* **Problem**: Word for word, restate the lines of the listing from the one that holds "- Consider expanding" through the very last line, and nothing more.

::::::::::

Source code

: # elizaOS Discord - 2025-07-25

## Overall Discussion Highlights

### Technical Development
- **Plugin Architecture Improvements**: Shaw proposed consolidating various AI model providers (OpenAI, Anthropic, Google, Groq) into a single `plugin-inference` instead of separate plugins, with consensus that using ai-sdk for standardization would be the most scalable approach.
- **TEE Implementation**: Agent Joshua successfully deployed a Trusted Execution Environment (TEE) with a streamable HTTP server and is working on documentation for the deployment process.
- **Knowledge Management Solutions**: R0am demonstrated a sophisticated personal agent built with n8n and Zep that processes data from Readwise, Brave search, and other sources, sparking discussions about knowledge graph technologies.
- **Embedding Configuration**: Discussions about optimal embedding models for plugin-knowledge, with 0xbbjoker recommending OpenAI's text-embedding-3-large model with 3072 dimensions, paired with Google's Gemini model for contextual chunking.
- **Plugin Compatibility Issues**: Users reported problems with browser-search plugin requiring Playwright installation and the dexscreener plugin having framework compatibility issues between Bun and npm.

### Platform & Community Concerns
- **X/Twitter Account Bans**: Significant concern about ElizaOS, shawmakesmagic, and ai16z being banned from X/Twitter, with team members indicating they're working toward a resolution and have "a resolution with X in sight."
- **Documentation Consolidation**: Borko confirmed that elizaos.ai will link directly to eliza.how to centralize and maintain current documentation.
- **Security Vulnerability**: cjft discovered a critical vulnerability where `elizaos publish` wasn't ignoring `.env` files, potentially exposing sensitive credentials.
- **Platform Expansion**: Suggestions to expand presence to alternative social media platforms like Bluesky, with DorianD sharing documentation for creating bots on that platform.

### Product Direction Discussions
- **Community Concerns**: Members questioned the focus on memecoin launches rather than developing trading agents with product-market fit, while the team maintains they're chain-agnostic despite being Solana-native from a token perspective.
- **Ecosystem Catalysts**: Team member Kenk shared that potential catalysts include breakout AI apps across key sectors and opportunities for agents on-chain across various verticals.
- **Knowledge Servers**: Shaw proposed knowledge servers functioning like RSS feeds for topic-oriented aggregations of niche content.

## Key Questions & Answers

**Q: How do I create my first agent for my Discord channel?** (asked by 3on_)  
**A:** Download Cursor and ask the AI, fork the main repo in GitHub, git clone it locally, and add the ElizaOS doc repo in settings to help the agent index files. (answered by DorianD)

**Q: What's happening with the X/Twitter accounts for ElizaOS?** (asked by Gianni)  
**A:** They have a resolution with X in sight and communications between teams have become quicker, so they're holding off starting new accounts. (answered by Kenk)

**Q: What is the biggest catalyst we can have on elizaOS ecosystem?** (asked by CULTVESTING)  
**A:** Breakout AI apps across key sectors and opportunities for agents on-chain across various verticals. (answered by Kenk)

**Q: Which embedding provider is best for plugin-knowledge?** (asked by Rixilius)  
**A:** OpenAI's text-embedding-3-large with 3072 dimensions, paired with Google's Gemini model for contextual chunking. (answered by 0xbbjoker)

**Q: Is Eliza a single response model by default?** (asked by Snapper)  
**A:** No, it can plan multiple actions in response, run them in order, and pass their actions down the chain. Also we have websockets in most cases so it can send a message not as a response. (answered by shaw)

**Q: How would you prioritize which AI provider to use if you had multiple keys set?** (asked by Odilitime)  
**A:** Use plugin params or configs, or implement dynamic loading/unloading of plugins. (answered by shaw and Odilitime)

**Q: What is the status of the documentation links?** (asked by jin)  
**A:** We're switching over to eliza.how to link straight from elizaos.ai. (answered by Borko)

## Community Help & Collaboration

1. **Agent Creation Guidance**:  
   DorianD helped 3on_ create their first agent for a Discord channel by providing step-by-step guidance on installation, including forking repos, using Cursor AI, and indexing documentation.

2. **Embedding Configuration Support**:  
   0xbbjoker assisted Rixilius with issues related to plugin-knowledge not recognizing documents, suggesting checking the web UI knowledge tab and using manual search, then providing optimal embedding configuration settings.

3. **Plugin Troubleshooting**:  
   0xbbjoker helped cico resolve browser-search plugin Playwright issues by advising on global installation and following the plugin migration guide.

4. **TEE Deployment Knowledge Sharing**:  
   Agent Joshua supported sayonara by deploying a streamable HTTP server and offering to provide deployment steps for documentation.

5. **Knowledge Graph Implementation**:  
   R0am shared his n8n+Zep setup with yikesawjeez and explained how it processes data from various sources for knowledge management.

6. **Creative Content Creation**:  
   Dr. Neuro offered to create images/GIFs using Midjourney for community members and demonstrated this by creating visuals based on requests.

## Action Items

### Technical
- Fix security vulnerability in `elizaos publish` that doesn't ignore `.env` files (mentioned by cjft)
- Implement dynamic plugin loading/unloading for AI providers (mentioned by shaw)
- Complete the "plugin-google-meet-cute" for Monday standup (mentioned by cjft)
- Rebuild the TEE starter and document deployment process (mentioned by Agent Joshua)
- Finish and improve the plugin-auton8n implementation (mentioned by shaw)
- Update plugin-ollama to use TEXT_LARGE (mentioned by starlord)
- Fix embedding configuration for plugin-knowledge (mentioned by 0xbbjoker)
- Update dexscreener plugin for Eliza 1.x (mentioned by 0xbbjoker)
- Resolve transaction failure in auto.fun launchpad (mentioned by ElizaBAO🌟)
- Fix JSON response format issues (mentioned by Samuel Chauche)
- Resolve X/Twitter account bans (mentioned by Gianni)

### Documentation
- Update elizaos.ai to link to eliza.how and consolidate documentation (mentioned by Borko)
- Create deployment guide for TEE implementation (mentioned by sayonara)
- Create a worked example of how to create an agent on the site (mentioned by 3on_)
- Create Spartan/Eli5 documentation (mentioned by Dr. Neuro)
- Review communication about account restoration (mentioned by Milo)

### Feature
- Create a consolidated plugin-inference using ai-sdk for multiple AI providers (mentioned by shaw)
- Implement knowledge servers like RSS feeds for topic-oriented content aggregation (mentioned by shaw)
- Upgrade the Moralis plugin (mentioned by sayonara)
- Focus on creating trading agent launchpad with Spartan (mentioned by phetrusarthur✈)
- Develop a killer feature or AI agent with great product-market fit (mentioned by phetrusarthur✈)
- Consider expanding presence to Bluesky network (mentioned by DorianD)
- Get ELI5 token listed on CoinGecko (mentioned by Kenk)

::::::::::

* **Output for this exercise**:
- Consider expanding presence to Bluesky network (mentioned by DorianD)
- Get ELI5 token listed on CoinGecko (mentioned by Kenk)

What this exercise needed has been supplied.